Dennis Rodman could shock the world by doing any one of a number of things: not coloring his hair, not getting anything pierced, showering, etc. The flip side of that coin, though, is that Rodman has carved out a certain pop culture niche for himself as a doer of atypical (for the rest of humanity), crazy things. And as a constant doer of crazy things, he’s raised the bar for achievable craziness so high that even he can’t meet the requirements for noteworthy behavior anymore.

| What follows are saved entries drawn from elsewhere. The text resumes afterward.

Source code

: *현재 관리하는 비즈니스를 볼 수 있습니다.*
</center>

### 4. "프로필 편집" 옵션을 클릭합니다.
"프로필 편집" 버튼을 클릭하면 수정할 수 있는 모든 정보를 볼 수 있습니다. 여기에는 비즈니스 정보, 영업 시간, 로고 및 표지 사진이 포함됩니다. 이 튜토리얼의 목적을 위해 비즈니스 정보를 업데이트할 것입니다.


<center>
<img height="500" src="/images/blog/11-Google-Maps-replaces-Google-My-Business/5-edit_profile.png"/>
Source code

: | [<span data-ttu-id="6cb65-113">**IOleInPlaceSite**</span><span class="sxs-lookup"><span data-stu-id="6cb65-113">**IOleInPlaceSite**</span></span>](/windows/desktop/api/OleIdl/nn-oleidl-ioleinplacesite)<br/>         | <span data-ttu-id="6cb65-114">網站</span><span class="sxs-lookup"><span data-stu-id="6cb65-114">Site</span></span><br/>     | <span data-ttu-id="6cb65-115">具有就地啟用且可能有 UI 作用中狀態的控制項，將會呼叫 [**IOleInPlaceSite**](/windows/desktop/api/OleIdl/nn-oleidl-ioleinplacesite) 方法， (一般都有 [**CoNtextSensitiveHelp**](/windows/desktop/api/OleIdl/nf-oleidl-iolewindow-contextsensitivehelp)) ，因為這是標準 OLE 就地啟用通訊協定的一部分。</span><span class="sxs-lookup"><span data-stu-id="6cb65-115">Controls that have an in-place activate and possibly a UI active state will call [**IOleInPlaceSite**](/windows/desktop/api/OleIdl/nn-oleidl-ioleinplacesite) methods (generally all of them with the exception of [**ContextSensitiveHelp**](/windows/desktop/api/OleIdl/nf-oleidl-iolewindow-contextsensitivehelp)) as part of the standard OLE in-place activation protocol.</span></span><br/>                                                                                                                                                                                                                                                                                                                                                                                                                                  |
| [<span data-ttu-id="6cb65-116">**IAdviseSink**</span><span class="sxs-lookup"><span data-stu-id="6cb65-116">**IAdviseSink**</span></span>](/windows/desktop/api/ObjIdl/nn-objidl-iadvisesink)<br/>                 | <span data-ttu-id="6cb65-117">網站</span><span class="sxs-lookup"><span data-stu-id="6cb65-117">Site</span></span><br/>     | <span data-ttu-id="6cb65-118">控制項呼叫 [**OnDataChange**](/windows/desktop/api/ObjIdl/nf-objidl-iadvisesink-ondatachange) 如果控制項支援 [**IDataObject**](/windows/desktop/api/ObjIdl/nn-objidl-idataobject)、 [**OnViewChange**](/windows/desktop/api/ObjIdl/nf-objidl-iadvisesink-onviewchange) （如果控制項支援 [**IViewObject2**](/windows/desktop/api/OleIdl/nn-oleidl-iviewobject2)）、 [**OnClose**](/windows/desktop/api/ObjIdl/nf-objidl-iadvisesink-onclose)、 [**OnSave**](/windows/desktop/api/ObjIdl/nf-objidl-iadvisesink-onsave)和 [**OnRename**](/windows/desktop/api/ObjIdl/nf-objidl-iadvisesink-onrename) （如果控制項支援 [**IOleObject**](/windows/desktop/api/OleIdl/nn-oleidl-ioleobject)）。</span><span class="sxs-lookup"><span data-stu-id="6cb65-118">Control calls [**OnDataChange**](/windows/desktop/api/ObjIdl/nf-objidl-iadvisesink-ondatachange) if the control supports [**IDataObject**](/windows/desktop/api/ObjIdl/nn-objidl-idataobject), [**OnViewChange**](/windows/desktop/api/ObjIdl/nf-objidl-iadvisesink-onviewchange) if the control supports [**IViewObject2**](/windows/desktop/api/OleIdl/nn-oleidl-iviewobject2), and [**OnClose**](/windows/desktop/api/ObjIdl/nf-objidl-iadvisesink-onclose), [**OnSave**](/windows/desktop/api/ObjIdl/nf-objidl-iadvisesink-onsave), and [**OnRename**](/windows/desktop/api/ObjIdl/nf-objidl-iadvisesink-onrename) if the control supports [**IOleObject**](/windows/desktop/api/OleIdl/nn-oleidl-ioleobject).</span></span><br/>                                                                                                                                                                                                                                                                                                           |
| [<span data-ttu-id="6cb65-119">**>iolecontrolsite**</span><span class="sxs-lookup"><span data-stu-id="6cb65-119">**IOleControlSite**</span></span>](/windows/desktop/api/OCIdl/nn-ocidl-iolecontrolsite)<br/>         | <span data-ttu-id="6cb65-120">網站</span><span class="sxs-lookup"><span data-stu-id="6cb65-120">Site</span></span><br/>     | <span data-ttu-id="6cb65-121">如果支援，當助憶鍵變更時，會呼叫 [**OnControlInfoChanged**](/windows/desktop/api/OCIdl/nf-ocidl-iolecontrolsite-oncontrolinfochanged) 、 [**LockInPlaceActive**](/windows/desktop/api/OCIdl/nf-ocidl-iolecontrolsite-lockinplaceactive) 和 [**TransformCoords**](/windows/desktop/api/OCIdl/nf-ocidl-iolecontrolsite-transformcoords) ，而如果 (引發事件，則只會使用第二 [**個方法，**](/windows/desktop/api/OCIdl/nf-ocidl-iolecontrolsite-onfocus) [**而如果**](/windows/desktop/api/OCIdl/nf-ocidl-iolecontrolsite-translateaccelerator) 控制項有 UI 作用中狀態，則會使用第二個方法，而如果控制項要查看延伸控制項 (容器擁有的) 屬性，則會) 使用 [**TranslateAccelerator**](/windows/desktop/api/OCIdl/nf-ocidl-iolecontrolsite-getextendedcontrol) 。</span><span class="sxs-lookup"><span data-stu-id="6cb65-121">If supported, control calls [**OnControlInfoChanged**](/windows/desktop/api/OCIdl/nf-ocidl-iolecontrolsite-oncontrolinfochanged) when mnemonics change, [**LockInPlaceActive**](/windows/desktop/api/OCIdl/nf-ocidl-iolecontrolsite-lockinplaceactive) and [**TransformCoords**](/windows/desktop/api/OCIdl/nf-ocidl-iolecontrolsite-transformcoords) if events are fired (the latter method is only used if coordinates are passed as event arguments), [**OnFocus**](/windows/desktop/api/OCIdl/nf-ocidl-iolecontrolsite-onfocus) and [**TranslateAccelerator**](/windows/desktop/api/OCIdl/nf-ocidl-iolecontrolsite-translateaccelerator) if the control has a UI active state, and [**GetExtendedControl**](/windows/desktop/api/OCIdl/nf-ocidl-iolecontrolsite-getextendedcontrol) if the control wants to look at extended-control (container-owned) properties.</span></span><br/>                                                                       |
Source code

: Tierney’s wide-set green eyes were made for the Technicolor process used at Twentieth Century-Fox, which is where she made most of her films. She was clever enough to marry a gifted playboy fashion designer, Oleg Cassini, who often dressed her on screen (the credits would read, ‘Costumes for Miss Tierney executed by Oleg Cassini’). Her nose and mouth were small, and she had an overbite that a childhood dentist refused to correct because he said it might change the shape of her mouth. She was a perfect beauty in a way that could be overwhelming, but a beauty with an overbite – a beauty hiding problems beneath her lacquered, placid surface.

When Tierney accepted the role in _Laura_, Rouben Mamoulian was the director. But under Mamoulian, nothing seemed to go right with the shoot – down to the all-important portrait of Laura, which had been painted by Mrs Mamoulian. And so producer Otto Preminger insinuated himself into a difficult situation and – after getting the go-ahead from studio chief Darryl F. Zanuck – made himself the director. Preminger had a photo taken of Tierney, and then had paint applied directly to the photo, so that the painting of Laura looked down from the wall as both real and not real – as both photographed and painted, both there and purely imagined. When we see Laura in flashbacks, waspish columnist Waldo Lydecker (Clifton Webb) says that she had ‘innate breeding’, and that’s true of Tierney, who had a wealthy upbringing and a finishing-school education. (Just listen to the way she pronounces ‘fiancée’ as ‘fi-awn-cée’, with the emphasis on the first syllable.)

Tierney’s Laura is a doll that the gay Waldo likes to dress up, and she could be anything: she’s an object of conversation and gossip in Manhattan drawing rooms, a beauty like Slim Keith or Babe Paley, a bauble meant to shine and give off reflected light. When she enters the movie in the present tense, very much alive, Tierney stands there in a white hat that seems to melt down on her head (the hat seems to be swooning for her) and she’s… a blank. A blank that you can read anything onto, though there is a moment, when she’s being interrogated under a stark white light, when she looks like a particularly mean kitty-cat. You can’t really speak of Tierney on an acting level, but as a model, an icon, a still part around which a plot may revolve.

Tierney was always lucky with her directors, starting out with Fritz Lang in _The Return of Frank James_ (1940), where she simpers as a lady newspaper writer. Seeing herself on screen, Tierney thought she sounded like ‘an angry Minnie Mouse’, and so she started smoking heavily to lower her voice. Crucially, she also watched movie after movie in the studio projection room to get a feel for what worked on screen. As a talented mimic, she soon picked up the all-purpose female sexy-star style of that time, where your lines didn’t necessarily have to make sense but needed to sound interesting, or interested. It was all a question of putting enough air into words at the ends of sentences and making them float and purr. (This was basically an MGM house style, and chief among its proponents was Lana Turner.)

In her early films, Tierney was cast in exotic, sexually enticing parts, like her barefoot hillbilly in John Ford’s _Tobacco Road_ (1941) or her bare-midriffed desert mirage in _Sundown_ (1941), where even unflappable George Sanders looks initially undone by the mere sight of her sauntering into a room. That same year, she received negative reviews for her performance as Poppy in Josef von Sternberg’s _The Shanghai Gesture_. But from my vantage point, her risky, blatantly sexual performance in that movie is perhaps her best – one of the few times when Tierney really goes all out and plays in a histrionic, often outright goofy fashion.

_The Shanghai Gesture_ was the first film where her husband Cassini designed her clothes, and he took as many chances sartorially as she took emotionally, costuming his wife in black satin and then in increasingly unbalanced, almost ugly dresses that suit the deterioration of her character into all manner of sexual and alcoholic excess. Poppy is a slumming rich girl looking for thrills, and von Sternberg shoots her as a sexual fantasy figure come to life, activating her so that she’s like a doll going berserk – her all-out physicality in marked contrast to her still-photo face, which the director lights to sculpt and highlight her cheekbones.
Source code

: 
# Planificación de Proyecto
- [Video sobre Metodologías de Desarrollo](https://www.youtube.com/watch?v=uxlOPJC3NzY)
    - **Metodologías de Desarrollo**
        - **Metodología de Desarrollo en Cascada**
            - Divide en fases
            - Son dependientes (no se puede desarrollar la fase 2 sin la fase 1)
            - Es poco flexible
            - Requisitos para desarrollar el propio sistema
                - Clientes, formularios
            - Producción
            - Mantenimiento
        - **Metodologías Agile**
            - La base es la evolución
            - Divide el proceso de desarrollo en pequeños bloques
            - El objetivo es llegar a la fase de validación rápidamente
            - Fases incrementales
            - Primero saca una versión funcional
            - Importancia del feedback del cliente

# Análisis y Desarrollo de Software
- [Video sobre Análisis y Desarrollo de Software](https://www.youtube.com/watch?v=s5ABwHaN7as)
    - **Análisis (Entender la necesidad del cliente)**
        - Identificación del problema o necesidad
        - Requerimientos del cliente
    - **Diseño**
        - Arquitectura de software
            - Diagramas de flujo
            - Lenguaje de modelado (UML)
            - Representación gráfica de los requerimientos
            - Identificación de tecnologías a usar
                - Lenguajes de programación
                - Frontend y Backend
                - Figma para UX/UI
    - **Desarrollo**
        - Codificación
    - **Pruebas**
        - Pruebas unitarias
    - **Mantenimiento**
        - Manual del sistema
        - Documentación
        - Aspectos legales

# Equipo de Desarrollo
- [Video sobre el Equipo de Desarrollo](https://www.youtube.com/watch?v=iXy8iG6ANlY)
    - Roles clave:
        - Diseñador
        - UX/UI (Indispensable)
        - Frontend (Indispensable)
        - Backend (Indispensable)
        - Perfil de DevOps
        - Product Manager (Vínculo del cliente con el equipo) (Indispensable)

Rodman’s most recent Rodman-esque endeavor, as reported by the good folks at Yahoo! Sports, is going to be coaching a topless women’s basketball team in New York City. Apparently, the former Chicago Bulls star will aim to pull an assortment of qualified chicas together for a squad comprised of strippers from Headquarters Gentleman Club. The lovely ladies selected by Rodman will then compete against another group of topless strippers in what Rodman is calling a charity basketball game.

The details for this magical event are scarce at this point, but the world will no doubt wait with bated breath. Meanwhile, we at Opposing Views have decided to give Rodman some extra ideas with which he can spice this charitable event up:

  • Have the boys from TNT (Ernie, Charles, Kenny and Shaq) do their usual shtick before and after the game as they would any other day – but topless.
  • Make sure Marv Albert isn’t scheduled to do this game. You know why.
  • Send repeated reminder notices to David Kahn to set the parental control for Ricky Rubio’s TV.
  • Don’t invite Kobe Bryant. He probably knows most of these girls.
  • Same goes for Jerry Buss.
  • Have them play up to 18. Also, make sure they’re all at least 18.